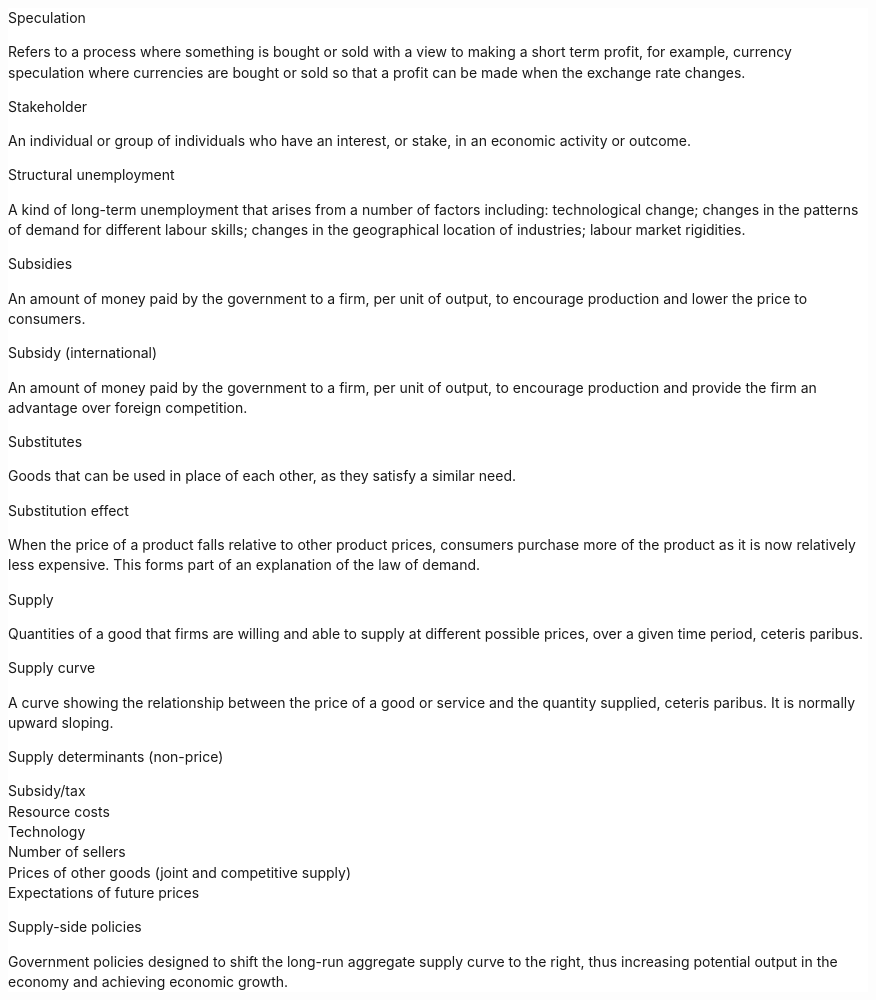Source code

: Speculation

Refers to a process where something is bought or sold with a view to making a short term profit, for example, currency speculation where currencies are bought or sold so that a profit can be made when the exchange rate changes.

Stakeholder

An individual or group of individuals who have an interest, or stake, in an economic activity or outcome.

Structural unemployment

A kind of long-term unemployment that arises from a number of factors including: technological change; changes in the patterns of demand for different labour skills; changes in the geographical location of industries; labour market rigidities.

Subsidies

An amount of money paid by the government to a firm, per unit of output, to encourage production and lower the price to consumers.

Subsidy (international)

An amount of money paid by the government to a firm, per unit of output, to encourage production and provide the firm an advantage over foreign competition.

Substitutes

Goods that can be used in place of each other, as they satisfy a similar need.

Substitution effect

When the price of a product falls relative to other product prices, consumers purchase more of the product as it is now relatively less expensive. This forms part of an explanation of the law of demand.

Supply

Quantities of a good that firms are willing and able to supply at different possible prices, over a given time period, ceteris paribus.

Supply curve

A curve showing the relationship between the price of a good or service and the quantity supplied, ceteris paribus. It is normally upward sloping.

Supply determinants (non-price)

Subsidy/tax  
Resource costs  
Technology  
Number of sellers  
Prices of other goods (joint and competitive supply)  
Expectations of future prices

Supply-side policies

Government policies designed to shift the long-run aggregate supply curve to the right, thus increasing potential output in the economy and achieving economic growth.
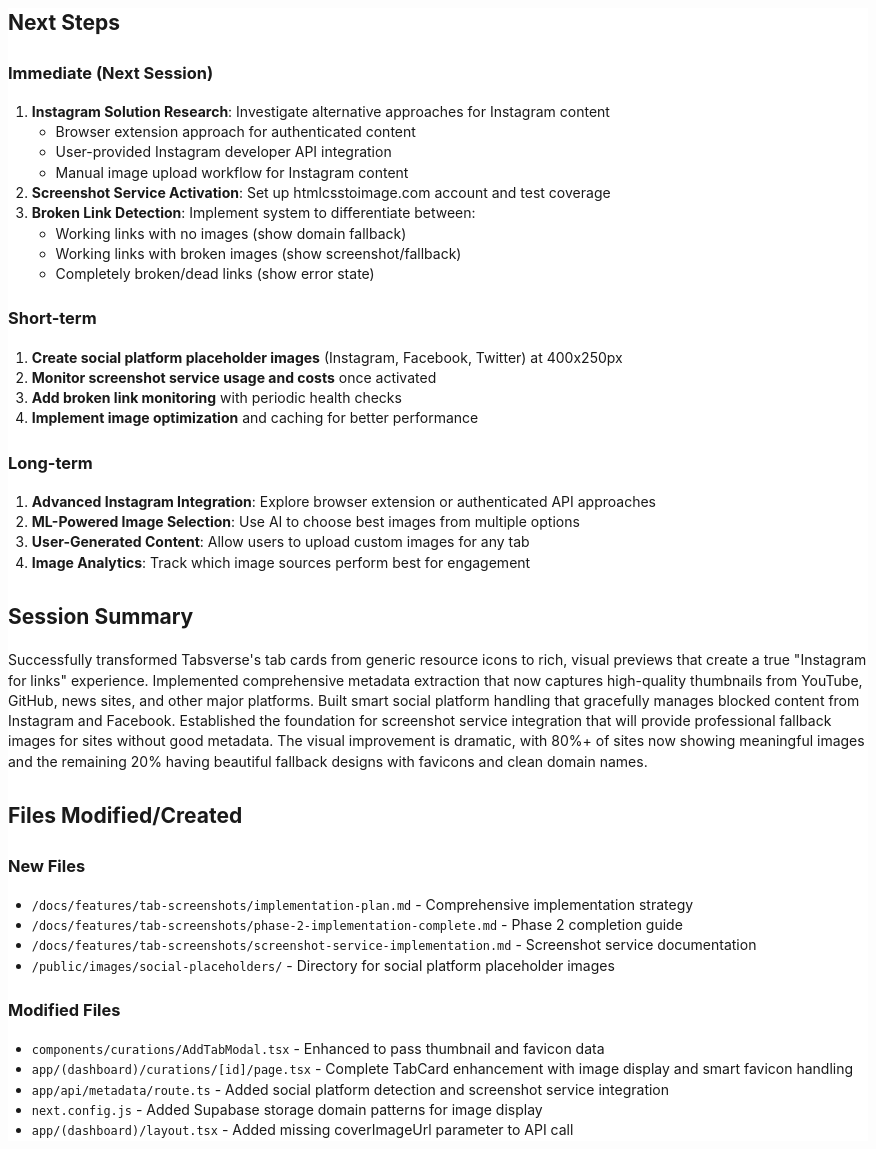 ## Next Steps

### Immediate (Next Session)
1. **Instagram Solution Research**: Investigate alternative approaches for Instagram content
   - Browser extension approach for authenticated content
   - User-provided Instagram developer API integration
   - Manual image upload workflow for Instagram content
2. **Screenshot Service Activation**: Set up htmlcsstoimage.com account and test coverage
3. **Broken Link Detection**: Implement system to differentiate between:
   - Working links with no images (show domain fallback)
   - Working links with broken images (show screenshot/fallback)
   - Completely broken/dead links (show error state)

### Short-term
1. **Create social platform placeholder images** (Instagram, Facebook, Twitter) at 400x250px
2. **Monitor screenshot service usage and costs** once activated
3. **Add broken link monitoring** with periodic health checks
4. **Implement image optimization** and caching for better performance

### Long-term
1. **Advanced Instagram Integration**: Explore browser extension or authenticated API approaches
2. **ML-Powered Image Selection**: Use AI to choose best images from multiple options
3. **User-Generated Content**: Allow users to upload custom images for any tab
4. **Image Analytics**: Track which image sources perform best for engagement

## Session Summary

Successfully transformed Tabsverse's tab cards from generic resource icons to rich, visual previews that create a true "Instagram for links" experience. Implemented comprehensive metadata extraction that now captures high-quality thumbnails from YouTube, GitHub, news sites, and other major platforms. Built smart social platform handling that gracefully manages blocked content from Instagram and Facebook. Established the foundation for screenshot service integration that will provide professional fallback images for sites without good metadata. The visual improvement is dramatic, with 80%+ of sites now showing meaningful images and the remaining 20% having beautiful fallback designs with favicons and clean domain names.

## Files Modified/Created

### New Files
- `/docs/features/tab-screenshots/implementation-plan.md` - Comprehensive implementation strategy
- `/docs/features/tab-screenshots/phase-2-implementation-complete.md` - Phase 2 completion guide
- `/docs/features/tab-screenshots/screenshot-service-implementation.md` - Screenshot service documentation
- `/public/images/social-placeholders/` - Directory for social platform placeholder images

### Modified Files
- `components/curations/AddTabModal.tsx` - Enhanced to pass thumbnail and favicon data
- `app/(dashboard)/curations/[id]/page.tsx` - Complete TabCard enhancement with image display and smart favicon handling
- `app/api/metadata/route.ts` - Added social platform detection and screenshot service integration
- `next.config.js` - Added Supabase storage domain patterns for image display
- `app/(dashboard)/layout.tsx` - Added missing coverImageUrl parameter to API call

___

_Task brief_
Only one stretch of the data above is needed. Restate it word for word, from the line containing "### Immediate (Next Session)" through the line containing "### Long-term", both ends included.

_Written response_
### Immediate (Next Session)
1. **Instagram Solution Research**: Investigate alternative approaches for Instagram content
   - Browser extension approach for authenticated content
   - User-provided Instagram developer API integration
   - Manual image upload workflow for Instagram content
2. **Screenshot Service Activation**: Set up htmlcsstoimage.com account and test coverage
3. **Broken Link Detection**: Implement system to differentiate between:
   - Working links with no images (show domain fallback)
   - Working links with broken images (show screenshot/fallback)
   - Completely broken/dead links (show error state)

### Short-term
1. **Create social platform placeholder images** (Instagram, Facebook, Twitter) at 400x250px
2. **Monitor screenshot service usage and costs** once activated
3. **Add broken link monitoring** with periodic health checks
4. **Implement image optimization** and caching for better performance

### Long-term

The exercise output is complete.